The New Zealand dollar is declining against the US currency during today’s trading in Asia, trying to develop the bearish signal that appeared the day before, when the instrument retreated from its record highs. The New Zealand dollar managed to regain most of its losses, however bearish sentiment still prevails, which is partly due to the technical correction of the purchased instrument at the end of the week. Macroeconomic statistics from New Zealand released on Friday do not provide significant support to the pair. Thus, the consumer confidence index from ANZ in February fell from 113.8 to 113.1 points, which turned out to be worse than the market’s neutral forecasts. Exports from New Zealand slowed in January from $ 5.38 billion to $ 4.19 billion. Imports also fell from $ 5.32 billion to $ 4.82 billion over the same period, leading to a $ 626 million trade deficit in January over the previous month.


The US dollar is showing an uncertain decline against the Japanese yen in trading this morning session. The instrument has already managed to win back some of the losses at the opening and is consolidating near the level of 106.00. The focus of traders’ attention on Friday is a large block of macroeconomic statistics from Japan, which, however, does not provide significant support to the yen. Thus, the volume of retail sales in January decreased by 0.5% MoM after declining by 0.7% MoM in the previous month. On an annualized basis, sales plunged 2.4% YoY after falling 0.2% YoY a month earlier. Market forecasts assumed a 2.6% y / y decline in the indicator. The consumer price index in Tokyo, excluding prices for fresh food, in February fell by 0.3% y / y, which was only 0.1% y / y better than market expectations.

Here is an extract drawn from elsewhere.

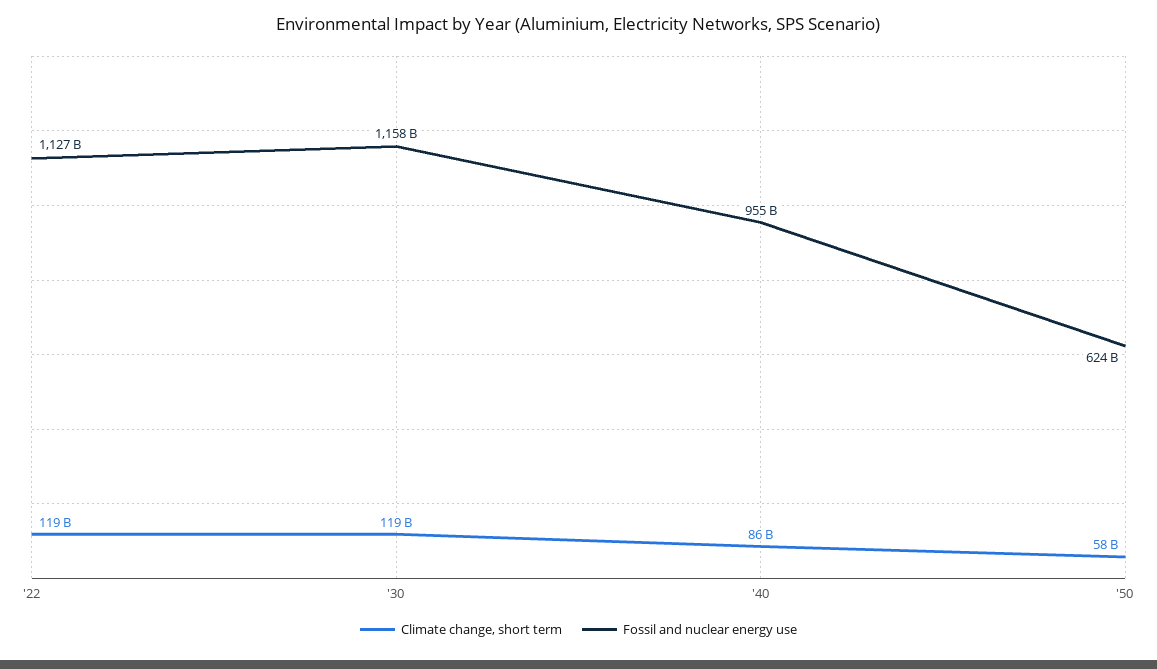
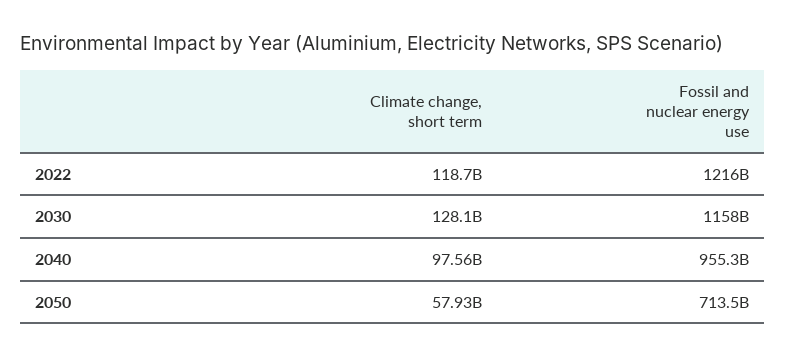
Fossil and nuclear energy use, '22: 1127000000000 -> 1216000000000
Climate change, short term, '30: 119000000000 -> 128100000000
Climate change, short term, '40: 86000000000 -> 97560000000
Fossil and nuclear energy use, '50: 624000000000 -> 713500000000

Gold prices are consolidating today after an active decline the day before, which again brought the instrument closer to record lows, updated on February 19. Analysts associate such a sharp drop in quotations of the precious metal with another jump in the yield of American bonds, as well as general optimism in the market, which pushes investors to invest in risky assets. Curiously, gold has almost completely ignored the statements of the head of the US Federal Reserve, Jerome Powell, that the regulator is not considering the possibility of tightening monetary policy in the foreseeable future. If anything, the Fed’s rhetoric will remain the same until the US labor market recovers, which Powell said will take years.